A: Taking a break, legitimately, is not “idleness” or “a waste of time”; nor is it shirking responsibility. Taking a break from time to time appears to be an essential component of brain health and hygiene. This is part of self-care, yet many people in the United States leave their vacation time unused.1
It’s impossible to avoid some people with lazy habits and those who lack integrity and take advantage of working from home, using it as an extended staycation. Research showed, however, that early in the pandemic lockdowns, business productivity actually increased by 47 percent. This increase was attributed to working from home.2
Many managers and workers alike see this increased work-related productivity in themselves and their peers as being a result of fewer distractions and more autonomy in creating a feasible work schedule. Nonetheless, in another survey in 2022, employees expressed missing out on office socialization and peer interaction, other significant factors in brain health.3
When we take a break, the brain does not go into “park” or “idle”; rather, it enhances activity in a special “unfocus network,” or “default mode network” (DMN). Some scientists reapplied the initials to stand for “Do Mostly Nothing.” The DMN, however, uses 20 percent of the body’s energy while we’re at rest! Intense focus increases energy usage by only another 5 percent.

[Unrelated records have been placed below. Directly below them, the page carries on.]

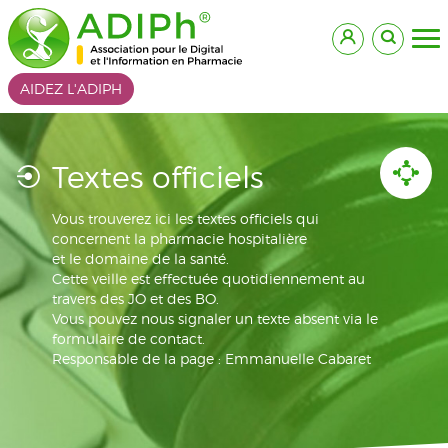
AIDEZ L'ADIPH
Textes officiels
Vous trouverez ici les textes officiels qui
concernent la pharmacie hospitalière
et le domaine de la santé.
Cette veille est effectuée quotidiennement au
travers des JO et des BO.
Vous pouvez nous signaler un texte absent via le
formulaire de contact.
Responsable de la page : Emmanuelle Cabaret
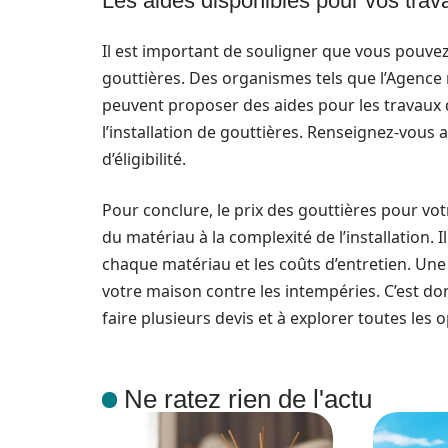
Les aides disponibles pour vos trav
Il est important de souligner que vous pouvez 
gouttières. Des organismes tels que l’Agence na
peuvent proposer des aides pour les travaux 
l’installation de gouttières. Renseignez-vous
d’éligibilité.
Pour conclure, le prix des gouttières pour vo
du matériau à la complexité de l’installation.
chaque matériau et les coûts d’entretien. Une
votre maison contre les intempéries. C’est do
faire plusieurs devis et à explorer toutes les o
Ne ratez rien de l'actu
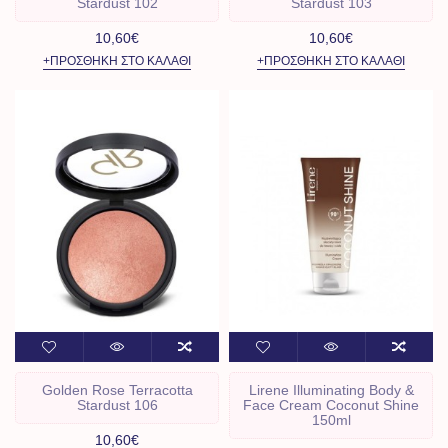
Stardust 102
Stardust 103
10,60€
10,60€
+ΠΡΟΣΘΉΚΗ ΣΤΟ ΚΑΛΆΘΙ
+ΠΡΟΣΘΉΚΗ ΣΤΟ ΚΑΛΆΘΙ
Golden Rose Terracotta
Lirene Illuminating Body &
Stardust 106
Face Cream Coconut Shine
150ml
10,60€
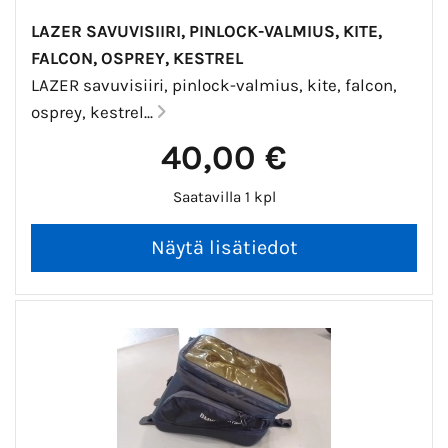
LAZER SAVUVISIIRI, PINLOCK-VALMIUS, KITE,
FALCON, OSPREY, KESTREL
LAZER savuvisiiri, pinlock-valmius, kite, falcon,
osprey, kestrel...
40,00 €
Saatavilla 1 kpl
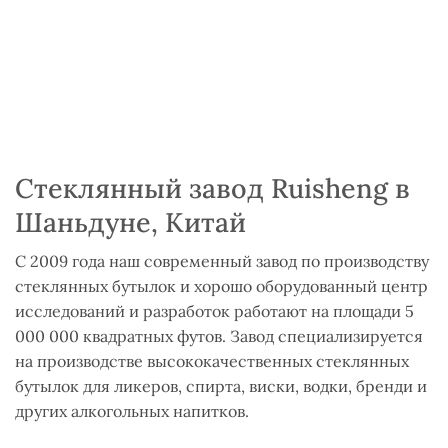
Стеклянный завод Ruisheng в
Шаньдуне, Китай
С 2009 года наш современный завод по производству
стеклянных бутылок и хорошо оборудованный центр
исследований и разработок работают на площади 5
000 000 квадратных футов. Завод специализируется
на производстве высококачественных стеклянных
бутылок для ликеров, спирта, виски, водки, бренди и
других алкогольных напитков.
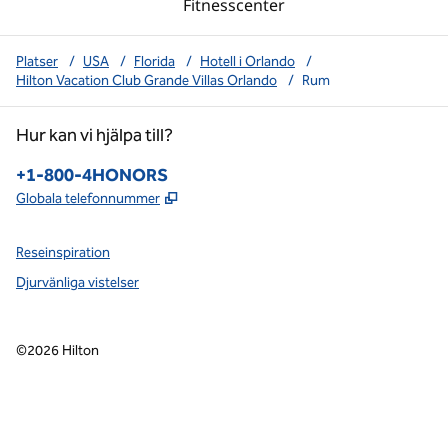
Fitnesscenter
Platser
/
USA
/
Florida
/
Hotell i Orlando
/
Hilton Vacation Club Grande Villas Orlando
/
Rum
Hur kan vi hjälpa till?
Telefon:
+1-800-4HONORS
,
Öppnas i ny flik
Globala telefonnummer
Reseinspiration
Djurvänliga vistelser
©
2026
Hilton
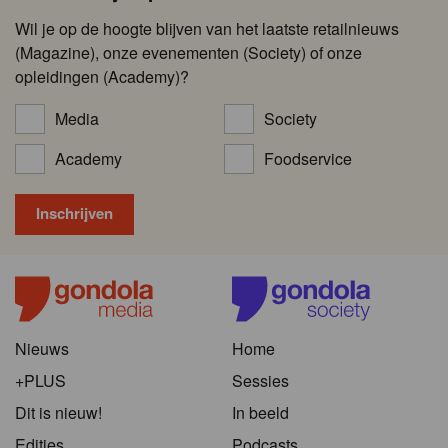
Wil je op de hoogte blijven van het laatste retailnieuws
(Magazine), onze evenementen (Society) of onze
opleidingen (Academy)?
Media
Society
Academy
Foodservice
Nieuws
Home
+PLUS
Sessies
Dit is nieuw!
In beeld
Edities
Podcasts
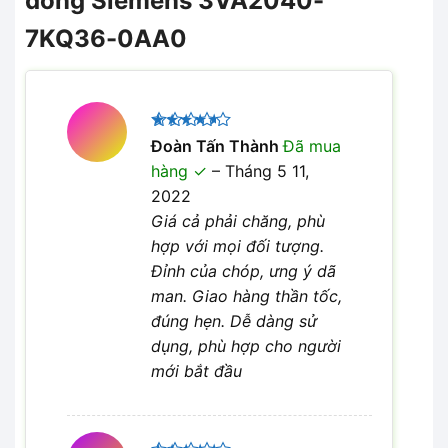
dòng Siemens 3VA2040-
7KQ36-0AA0
Được
Đoàn Tấn Thành
Đã mua
xếp hạng
hàng
–
Tháng 5 11,
4
5 sao
2022
Giá cả phải chăng, phù
hợp với mọi đối tượng.
Đỉnh của chóp, ưng ý dã
man. Giao hàng thần tốc,
đúng hẹn. Dễ dàng sử
dụng, phù hợp cho người
mới bắt đầu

When we turn our focus brain “off” and take a break, the DMN takes over and retrieves memories, organizes and rehearses what you are going to say in an upcoming important conversation, or creates links among previously unassociated ideas. It also processes previous actions and interactions and compares them with our “ideals,” and so it’s involved in helping us understand and represent the self. Moreover, the DMN helps us understand how others are thinking and how to model their minds; it even improves our perception and discernment—essential components for good planning and forecasting.
Training the mind to focus on tasks or problem-solving is important for navigating life; yet, for optimal brain function, we need both focus and unfocus. So, without apology, let’s follow Jesus’ advice to His disciples: “Come apart and rest awhile” (see Mark 6:31, KJV). Let’s build unfocus times into our days, weeks, months, and years for our brains’ sake.
1 Workers’ access to and use of leave from their jobs in 2017-2018, U.S. Bureau of Labor Statistics, https://www.bls.gov/news.release/pdf/leave.pdf.
3 Frontiers in Psychology, Nov. 17, 2022, 13:1034454.